The rule says that non-tenure-track faculty—“including College Fellows, lecturers, preceptors [teachers of language or other special instruction] and teaching assistants”—can teach for a maximum of eight years, with few exceptions.
Sara Feldman, a Harvard preceptor who teaches Yiddish, described the policy as “cruel, destructive and frankly ridiculous.” She said her position “has been the joy of my life, and, at the same time, I’m limited in what I can do because I don’t have the opportunity to build past eight years.”
Every time a Yiddish instructor leaves, “the program has to be restarted from scratch,” said Feldman, who has now worked at Harvard for six years. “Everything that I do is going to be in the trash in a year and a half,” she said.
A Harvard spokesperson declined Friday to explain the university’s rationale for the policy, even as opposition to it has grown.
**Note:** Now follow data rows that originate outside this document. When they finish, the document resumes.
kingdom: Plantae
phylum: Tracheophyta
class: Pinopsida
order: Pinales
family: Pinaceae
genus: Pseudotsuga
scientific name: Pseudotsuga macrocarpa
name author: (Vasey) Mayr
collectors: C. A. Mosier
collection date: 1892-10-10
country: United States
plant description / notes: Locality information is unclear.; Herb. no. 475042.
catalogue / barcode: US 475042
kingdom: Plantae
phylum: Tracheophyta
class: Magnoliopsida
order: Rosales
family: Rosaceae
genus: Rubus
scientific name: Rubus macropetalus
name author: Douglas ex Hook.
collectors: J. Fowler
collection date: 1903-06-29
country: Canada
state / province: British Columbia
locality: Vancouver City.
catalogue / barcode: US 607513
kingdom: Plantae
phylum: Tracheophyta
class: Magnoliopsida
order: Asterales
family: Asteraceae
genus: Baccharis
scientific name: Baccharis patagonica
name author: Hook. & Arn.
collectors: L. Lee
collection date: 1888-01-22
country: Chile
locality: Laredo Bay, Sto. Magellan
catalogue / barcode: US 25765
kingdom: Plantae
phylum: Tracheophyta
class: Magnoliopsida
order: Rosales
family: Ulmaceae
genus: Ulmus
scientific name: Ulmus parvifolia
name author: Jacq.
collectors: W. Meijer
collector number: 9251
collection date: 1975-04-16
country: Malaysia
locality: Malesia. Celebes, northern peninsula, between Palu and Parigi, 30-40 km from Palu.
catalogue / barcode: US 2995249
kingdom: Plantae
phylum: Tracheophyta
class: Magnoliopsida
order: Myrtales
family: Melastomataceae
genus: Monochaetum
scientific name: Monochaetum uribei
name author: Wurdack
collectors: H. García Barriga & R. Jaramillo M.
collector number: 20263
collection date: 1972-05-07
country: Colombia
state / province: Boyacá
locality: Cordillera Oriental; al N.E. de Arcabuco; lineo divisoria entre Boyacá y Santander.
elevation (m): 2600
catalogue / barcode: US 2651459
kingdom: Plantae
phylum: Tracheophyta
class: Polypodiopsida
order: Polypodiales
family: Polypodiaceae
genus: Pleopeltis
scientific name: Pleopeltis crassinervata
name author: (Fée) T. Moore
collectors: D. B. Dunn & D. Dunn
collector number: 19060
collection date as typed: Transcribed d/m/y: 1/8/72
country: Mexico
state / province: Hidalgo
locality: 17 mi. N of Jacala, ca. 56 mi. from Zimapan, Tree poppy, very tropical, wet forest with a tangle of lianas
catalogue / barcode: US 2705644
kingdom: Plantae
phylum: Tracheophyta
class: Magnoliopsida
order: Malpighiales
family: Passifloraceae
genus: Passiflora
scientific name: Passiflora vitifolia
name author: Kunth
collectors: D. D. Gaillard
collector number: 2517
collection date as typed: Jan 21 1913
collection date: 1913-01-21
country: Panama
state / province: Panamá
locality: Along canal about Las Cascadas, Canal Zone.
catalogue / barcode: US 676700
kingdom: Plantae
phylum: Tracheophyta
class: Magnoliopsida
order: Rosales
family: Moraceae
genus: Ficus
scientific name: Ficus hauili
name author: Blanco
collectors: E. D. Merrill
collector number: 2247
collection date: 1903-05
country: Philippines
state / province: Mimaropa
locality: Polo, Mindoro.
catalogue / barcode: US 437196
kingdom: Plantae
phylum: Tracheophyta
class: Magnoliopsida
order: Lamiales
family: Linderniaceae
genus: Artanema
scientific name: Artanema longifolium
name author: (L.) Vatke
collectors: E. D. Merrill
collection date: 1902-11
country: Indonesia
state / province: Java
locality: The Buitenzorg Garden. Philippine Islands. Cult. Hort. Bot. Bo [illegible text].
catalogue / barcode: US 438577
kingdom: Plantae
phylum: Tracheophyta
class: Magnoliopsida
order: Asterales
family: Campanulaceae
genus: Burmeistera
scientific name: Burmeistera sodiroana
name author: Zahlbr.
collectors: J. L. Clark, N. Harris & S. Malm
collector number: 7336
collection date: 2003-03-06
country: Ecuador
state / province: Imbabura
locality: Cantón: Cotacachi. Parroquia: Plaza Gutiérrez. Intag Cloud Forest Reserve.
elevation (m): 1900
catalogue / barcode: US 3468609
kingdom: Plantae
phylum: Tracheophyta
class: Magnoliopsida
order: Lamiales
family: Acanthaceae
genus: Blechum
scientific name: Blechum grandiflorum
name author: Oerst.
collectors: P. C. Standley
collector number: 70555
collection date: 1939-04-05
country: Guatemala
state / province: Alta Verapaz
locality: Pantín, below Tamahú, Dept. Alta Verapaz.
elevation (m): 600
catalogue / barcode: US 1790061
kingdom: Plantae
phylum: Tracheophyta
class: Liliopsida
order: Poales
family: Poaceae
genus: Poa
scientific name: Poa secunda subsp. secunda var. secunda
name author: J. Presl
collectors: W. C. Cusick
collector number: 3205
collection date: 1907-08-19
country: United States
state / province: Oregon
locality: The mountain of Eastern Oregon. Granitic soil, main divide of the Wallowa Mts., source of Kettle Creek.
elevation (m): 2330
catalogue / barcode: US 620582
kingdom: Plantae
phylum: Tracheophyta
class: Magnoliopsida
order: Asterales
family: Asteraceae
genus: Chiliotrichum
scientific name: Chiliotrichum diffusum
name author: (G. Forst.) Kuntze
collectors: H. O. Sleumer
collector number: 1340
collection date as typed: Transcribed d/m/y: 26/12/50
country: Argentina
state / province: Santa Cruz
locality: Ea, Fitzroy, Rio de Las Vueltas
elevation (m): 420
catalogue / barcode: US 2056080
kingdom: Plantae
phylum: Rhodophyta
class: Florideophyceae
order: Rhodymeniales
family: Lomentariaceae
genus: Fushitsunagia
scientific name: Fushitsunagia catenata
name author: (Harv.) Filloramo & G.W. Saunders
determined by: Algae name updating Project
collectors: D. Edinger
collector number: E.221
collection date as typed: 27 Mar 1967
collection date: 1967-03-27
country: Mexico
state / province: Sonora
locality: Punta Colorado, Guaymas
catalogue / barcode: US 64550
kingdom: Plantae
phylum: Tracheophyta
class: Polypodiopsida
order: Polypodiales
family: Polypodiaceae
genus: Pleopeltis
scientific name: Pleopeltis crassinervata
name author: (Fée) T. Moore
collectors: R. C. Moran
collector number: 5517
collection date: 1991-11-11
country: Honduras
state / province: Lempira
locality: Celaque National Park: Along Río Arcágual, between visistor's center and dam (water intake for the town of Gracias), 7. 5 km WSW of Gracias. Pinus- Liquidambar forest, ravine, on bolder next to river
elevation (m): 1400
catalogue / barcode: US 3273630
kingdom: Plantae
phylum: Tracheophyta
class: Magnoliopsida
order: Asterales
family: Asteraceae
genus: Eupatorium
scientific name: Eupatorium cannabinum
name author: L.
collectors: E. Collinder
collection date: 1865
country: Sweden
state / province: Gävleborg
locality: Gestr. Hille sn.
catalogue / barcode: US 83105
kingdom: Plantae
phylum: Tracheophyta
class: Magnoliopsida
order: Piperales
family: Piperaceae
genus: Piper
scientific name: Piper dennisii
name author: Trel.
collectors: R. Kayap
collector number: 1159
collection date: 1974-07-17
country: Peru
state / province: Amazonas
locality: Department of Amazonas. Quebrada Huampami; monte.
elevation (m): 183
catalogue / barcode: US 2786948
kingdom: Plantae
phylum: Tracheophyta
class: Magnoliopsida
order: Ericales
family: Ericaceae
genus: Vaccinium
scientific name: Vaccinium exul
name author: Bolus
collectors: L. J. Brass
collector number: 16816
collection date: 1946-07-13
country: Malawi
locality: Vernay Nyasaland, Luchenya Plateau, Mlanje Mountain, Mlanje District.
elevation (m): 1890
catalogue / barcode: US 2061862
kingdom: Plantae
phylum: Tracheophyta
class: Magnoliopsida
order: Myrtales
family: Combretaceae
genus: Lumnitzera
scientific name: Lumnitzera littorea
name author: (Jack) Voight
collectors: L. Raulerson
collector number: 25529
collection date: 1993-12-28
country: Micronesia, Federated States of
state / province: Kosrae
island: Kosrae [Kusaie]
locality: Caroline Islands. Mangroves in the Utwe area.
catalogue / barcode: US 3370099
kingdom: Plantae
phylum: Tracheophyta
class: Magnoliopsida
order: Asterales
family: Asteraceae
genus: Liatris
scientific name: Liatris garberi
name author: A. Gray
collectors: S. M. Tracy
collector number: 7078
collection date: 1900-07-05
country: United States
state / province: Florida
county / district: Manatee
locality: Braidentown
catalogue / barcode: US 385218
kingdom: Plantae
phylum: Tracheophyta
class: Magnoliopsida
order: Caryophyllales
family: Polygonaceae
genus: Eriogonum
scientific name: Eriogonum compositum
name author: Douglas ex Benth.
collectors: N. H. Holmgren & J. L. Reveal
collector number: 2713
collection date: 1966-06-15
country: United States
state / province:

In the spring, Harvard’s non-tenure-track faculty formed a union—Harvard Academic Workers—which represents thousands of faculty. At the time, one organizing committee member said union leaders wanted to see an end to this “fundamentally arbitrary” cap.
The United Autoworkers–affiliated labor organization has since called on Harvard to end the practice. And because contract negotiations can take a while, the union wants Harvard to do so even before it agrees to its first contract with the university. Harvard administrators, however, have said they won’t deal with the issue outside the official collective bargaining process—and even then, they haven’t said they’ll concede.
The university acknowledges that its refusal could mean more faculty are pushed out while bargaining drags on for an undetermined period of time.
“We understand that during the negotiations of this first contract certain members of the bargaining unit may ‘time out’ under the current policies, but we do not see this as a compelling reason to suspend current rules or to deviate from maintaining the status quo while we negotiate our first contract,” officials said in a Sept. 27 letter to the union’s negotiating team. “Turnover within a unit during bargaining is not unusual.”
Last week, the Time Caps Working Group, an organization of non-tenure-track faculty and others, released the results of a survey showing that respondents “overwhelmingly” support ending the practice. The union and members of the group released the survey at a news conference and called for lifting the cap now.
“I have eight months left and then I will be fired,” said Lisa Gulesserian, who teaches Armenian language and culture. But the push to stop the policy isn’t just about saving the jobs of people like her, she said; the turnover harms students, who lose mentors and recommendation letter writers in addition to teachers. She argued that the university’s desire to address the issue only in collective bargaining ignores the fact that it is, fundamentally, an educational policy.
The Time Caps Working Group said no other Ivy League institution has such a policy, though others have pointed to similar, if less expansive, policies at Princeton and Yale.
“We’re not asking for tenure,” Gulesserian said. “What we’re asking for is renewable contracts based on department need and performance of the person in that position.”
Feldman added, “The families who send their children to Harvard, they wouldn’t accept this in a K-12 situation. And they shouldn’t accept this in higher education.”